Tutorial | Prepare recipe#

The Prepare recipe allows you to define a series of steps, or actions, to take on the dataset.

Get started#

Objectives#

In this tutorial, you will:

  • Create a Prepare recipe.

  • Add various processor steps in different ways.

  • Process dates, numbers and text.

  • Use the Formula language.

Prerequisites#

To complete this tutorial, you’ll need the following:

  • Dataiku 14.0 or later.

Create the project#

  1. From the Dataiku Design homepage, click + New Project.

  2. Select Learning projects.

  3. Search for and select Prepare Recipe.

  4. If needed, change the folder into which the project will be installed, and click Create.

  5. From the project homepage, click Go to Flow (or type g + f).

Note

You can also download the starter project from this website and import it as a ZIP file.

You’ll next want to build the Flow.

  1. Click Flow Actions at the bottom right of the Flow.

  2. Click Build all.

  3. Keep the default settings and click Build.

Use case summary#

Let’s say we’re a financial company that uses some credit card data to detect fraudulent transactions.

The project comes with three datasets, described in the table below.

Dataset

Description

tx

Each row is a unique credit card transaction with information such as the card that was used and the merchant where the transaction was made.

It also indicates whether the transaction has either been:

  • Authorized (a score of 1 in the authorized_flag column)

  • Flagged for potential fraud (a score of 0)

merchants

Each row is a unique merchant with information such as the merchant’s location and category.

cards

Each row is a unique credit card ID with information such as the card’s activation month or the cardholder’s FICO score (a common measure of creditworthiness in the US).

Create a Prepare recipe#

Let’s get started preparing the dataset!

  1. From the Flow, select the tx_joined dataset, and click the Actions (Actions icon.) icon from the right panel.

  2. Under the Visual Recipes section, click on Prepare.

    The New data preparation recipe window opens.
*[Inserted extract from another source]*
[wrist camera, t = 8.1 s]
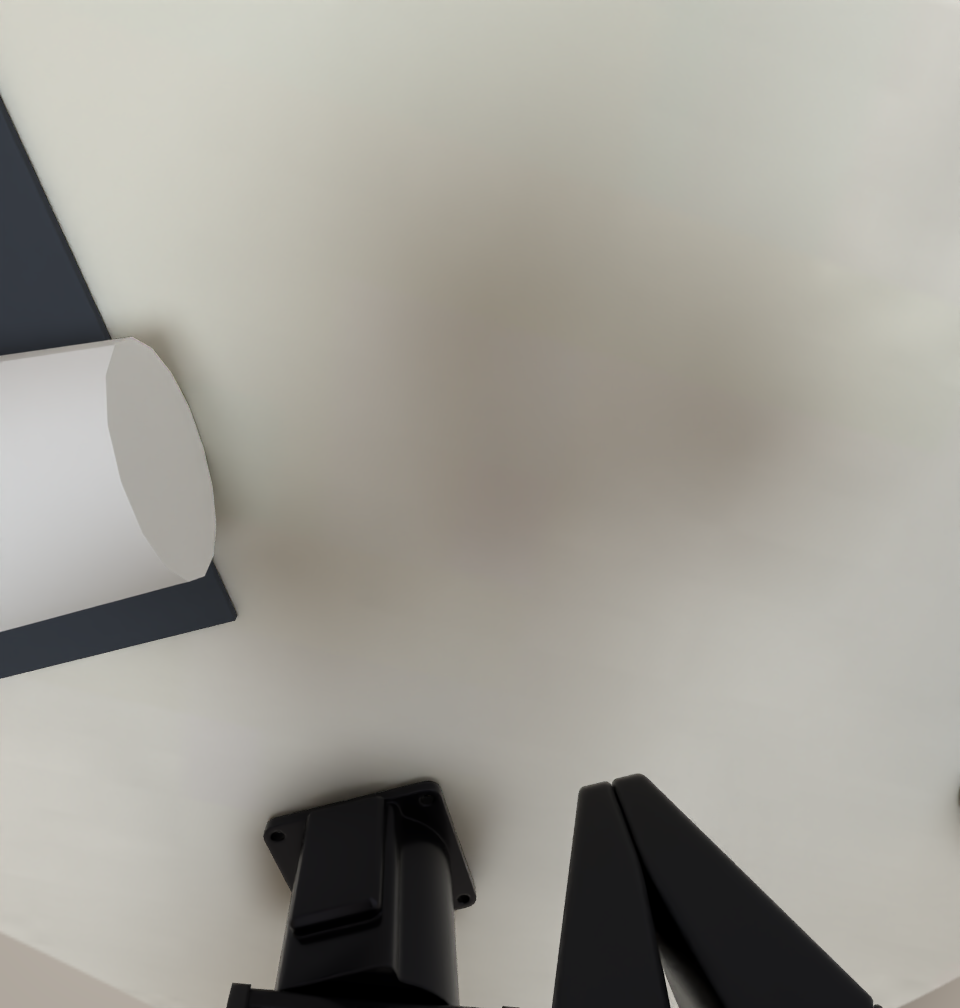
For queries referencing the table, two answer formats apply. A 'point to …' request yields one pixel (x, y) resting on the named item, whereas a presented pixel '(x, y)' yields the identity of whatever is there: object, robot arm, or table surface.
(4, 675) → the rubber mat
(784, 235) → the table surface
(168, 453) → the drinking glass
  3. Keep tx_joined as the input dataset.

  4. Name the output dataset tx_prepared.

  5. Click Create Recipe.

Dataiku screenshot of the dialog for a new dataset preparation recipe.

Add steps to the recipe#

Now that you have a Prepare recipe, it’s time to add some steps to it.

Process dates#

Let’s start with dates.

Only display date columns#

This step is optional, but it shows you how to display only the columns you select.

Here, the aim is to focus your attention on the date columns, which are purchase_date and first_active_month. To do so:

  1. At the top right of the dataset preview, click on Display > Select displayed columns.

  2. In the Displayed columns dialog:

    • Set the Display option to Selected columns.

    • Deselect all columns using the checkbox at the top, to the left of the search field.

    • Select purchase_date and first_active_month.

  3. Click OK. The dataset should now display two columns only.

    Note

    Recall that the data visible in the recipe is a preview of a sample of your data.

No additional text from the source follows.